Consensus on the findings was hardly the most difficult job for the Commission. The issue of reparations was riddled with disagreements, as many of the hardships faced by interned Japanese Americans were difficult to quantify, such as racial stigma and lack of job education. Bernstein looks back on it as the most challenging aspect of her job. She recalls: “It was the one area that I didn’t know if I was going to have any consensus whatsoever.” Something this divisive could have resulted in the whole Congress opposed, save the four Japanese-American congressmen, who would “be torn to smithereens by it.”
As the inquiry occurred forty years after the war, many were split on the best course of action: whether to pursue monetary funding, or whether that would be counterproductive and give rise to racism. Ms. Bernstein drew comparisons to Jewish people during and after World War II, who had a “horrible” time deciding “who was going to speak up, [while] others that took the position … don’t rock the boat, don’t make waves.” The Japanese during the reparations debate divided along similar lines and worried that racists would take advantage of any perceived conflict.

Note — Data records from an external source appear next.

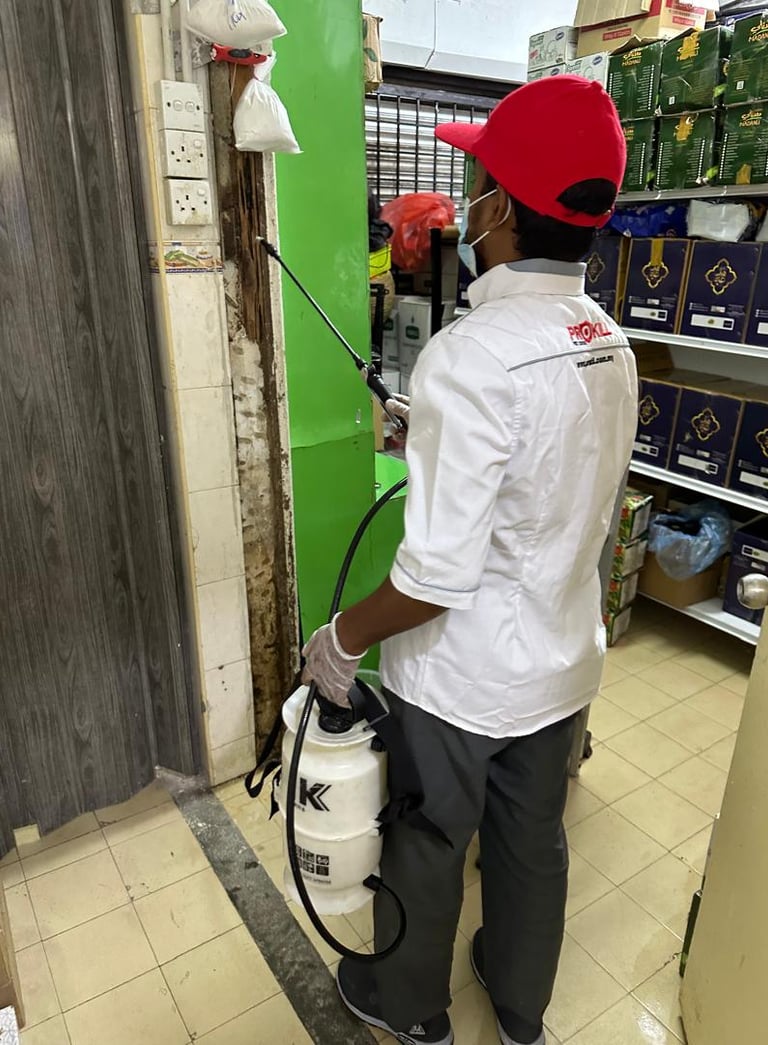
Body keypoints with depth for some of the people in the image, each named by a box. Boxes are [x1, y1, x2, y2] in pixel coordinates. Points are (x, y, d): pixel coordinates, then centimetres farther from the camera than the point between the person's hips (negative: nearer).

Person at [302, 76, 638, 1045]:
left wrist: (341, 638, -12)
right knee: (534, 839, 26)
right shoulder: (610, 342, -2)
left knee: (426, 852, 20)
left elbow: (437, 573, -28)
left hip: (462, 677, -7)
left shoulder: (471, 355, -28)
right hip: (565, 660, 7)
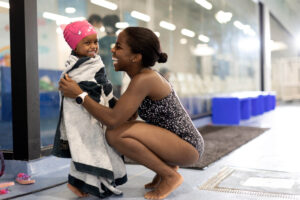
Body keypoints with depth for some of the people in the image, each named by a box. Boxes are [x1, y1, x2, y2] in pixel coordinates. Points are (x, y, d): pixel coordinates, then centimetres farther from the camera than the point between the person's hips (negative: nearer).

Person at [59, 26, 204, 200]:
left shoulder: (143, 79, -22)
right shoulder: (147, 75, 6)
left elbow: (113, 119, -27)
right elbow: (129, 113, 15)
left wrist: (79, 94, -17)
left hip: (188, 147, -9)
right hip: (182, 145, 9)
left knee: (115, 134, -24)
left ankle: (170, 176, -6)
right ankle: (168, 167, 15)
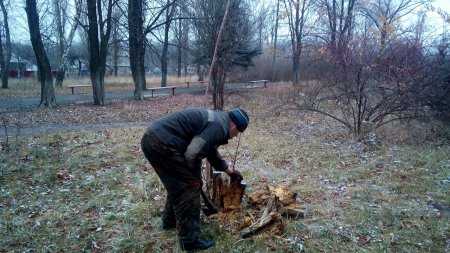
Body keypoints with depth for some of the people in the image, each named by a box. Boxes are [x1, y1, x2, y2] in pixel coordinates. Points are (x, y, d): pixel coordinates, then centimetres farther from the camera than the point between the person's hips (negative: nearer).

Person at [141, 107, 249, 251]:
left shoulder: (215, 119, 21)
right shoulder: (219, 126, -11)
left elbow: (212, 152, 35)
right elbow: (192, 154, -22)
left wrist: (228, 170, 45)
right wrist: (195, 177, -2)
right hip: (163, 144, -10)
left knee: (178, 185, 26)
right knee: (189, 186, 0)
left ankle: (170, 220, 43)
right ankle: (189, 240, 9)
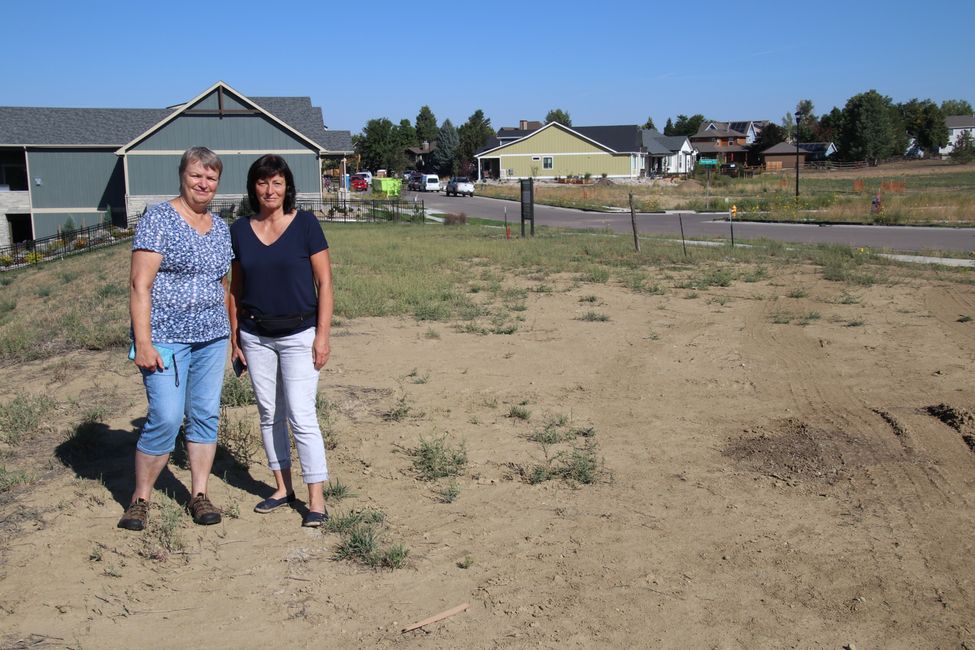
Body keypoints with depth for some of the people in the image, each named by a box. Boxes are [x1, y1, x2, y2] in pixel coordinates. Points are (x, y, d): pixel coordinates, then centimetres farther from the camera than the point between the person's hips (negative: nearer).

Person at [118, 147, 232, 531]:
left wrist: (230, 333, 16)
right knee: (166, 419, -8)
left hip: (212, 338, 6)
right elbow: (140, 286, -12)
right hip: (166, 338, -6)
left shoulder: (220, 228, 11)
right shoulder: (158, 220, -7)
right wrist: (143, 343, -18)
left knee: (206, 416, 7)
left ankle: (199, 495, 19)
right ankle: (140, 499, 10)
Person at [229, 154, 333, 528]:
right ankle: (282, 488, 25)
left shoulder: (305, 224, -7)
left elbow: (324, 282, -6)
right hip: (255, 336, 4)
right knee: (269, 414, 11)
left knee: (301, 416, -7)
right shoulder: (240, 230, 4)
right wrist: (234, 336, 8)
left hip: (298, 335, -4)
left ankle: (316, 500, 0)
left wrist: (322, 335, -11)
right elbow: (236, 287, 11)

Others were concerned that reparations offered preferential treatment to only a few abused minorities. The Commission faced concerns about consistency, considering the lack of reparations given to slaves. Many cited civil rights laws as sufficient compensation, although
others took the stance that slaves had been made to suffer for 200 years in various ways, so “why would you do it here if you didn’t do it there?”
Ms. Bernstein sped up the Commission’s work to unprecedented levels, ultimately finishing after two years, to the shock of her Washington colleagues. Senator Inouye remarked on the intense pace of the project, to which Bernstein replied, “Senator, I believe this is already 40 years old, that if we don’t finish it now, [we’re] not really going to.” This philosophy was not new to Ms. Bernstein. She placed the project on the fast track from the start. “It’s one of the things that I just feel that when you undertake – I don’t know, it’s something inherent – get it done,” she recalled.
In 1983, the Commission issued its 467-page report entitled “Personal Justice Denied,” which concluded that the internment of Japanese Americans lacked any legitimate justification and amounted to a “grave injustice.” All nine members of the Commission unanimously endorsed its findings. The report gave considerable momentum to the reparations question, and in 1988, President Reagan signed the Civil Liberties Act, which gave a formal apology to the Japanese American community and paid out $20,000 to every surviving victim. It was Jodie Bernstein’s drive and determination in the face of a challenge that gave such a life-changing project the spark it needed to be successful.